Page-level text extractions
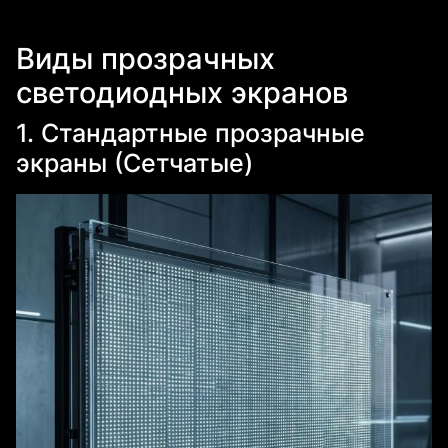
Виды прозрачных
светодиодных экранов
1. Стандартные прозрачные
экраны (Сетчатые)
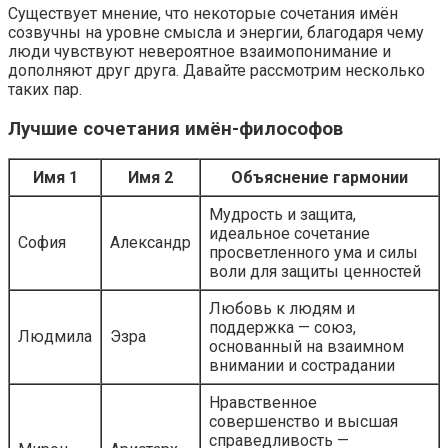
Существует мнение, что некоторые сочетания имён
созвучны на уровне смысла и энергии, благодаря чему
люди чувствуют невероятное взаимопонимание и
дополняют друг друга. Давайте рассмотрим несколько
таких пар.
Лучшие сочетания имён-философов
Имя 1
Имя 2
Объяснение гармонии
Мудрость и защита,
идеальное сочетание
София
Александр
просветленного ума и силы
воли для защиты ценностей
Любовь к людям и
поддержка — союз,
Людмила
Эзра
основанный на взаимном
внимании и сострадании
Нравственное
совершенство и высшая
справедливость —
---
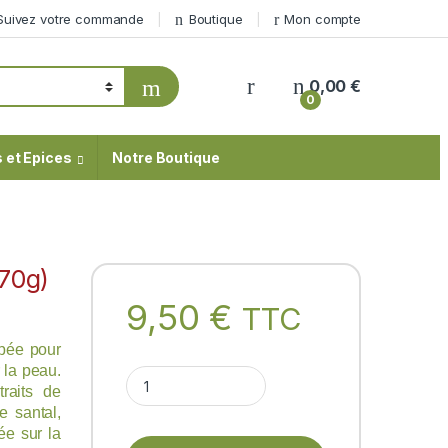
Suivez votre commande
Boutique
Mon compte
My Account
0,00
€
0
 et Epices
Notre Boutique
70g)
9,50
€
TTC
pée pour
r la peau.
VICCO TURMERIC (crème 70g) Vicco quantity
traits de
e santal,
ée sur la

WHAT YOU ARE ASKED TO DO: Copy, word for word, the lines of the material above between the line containing "Виды прозрачных" and the line containing "экраны (Сетчатые)", inclusive.

EXERCISE OUTPUT:
Виды прозрачных
светодиодных экранов
1. Стандартные прозрачные
экраны (Сетчатые)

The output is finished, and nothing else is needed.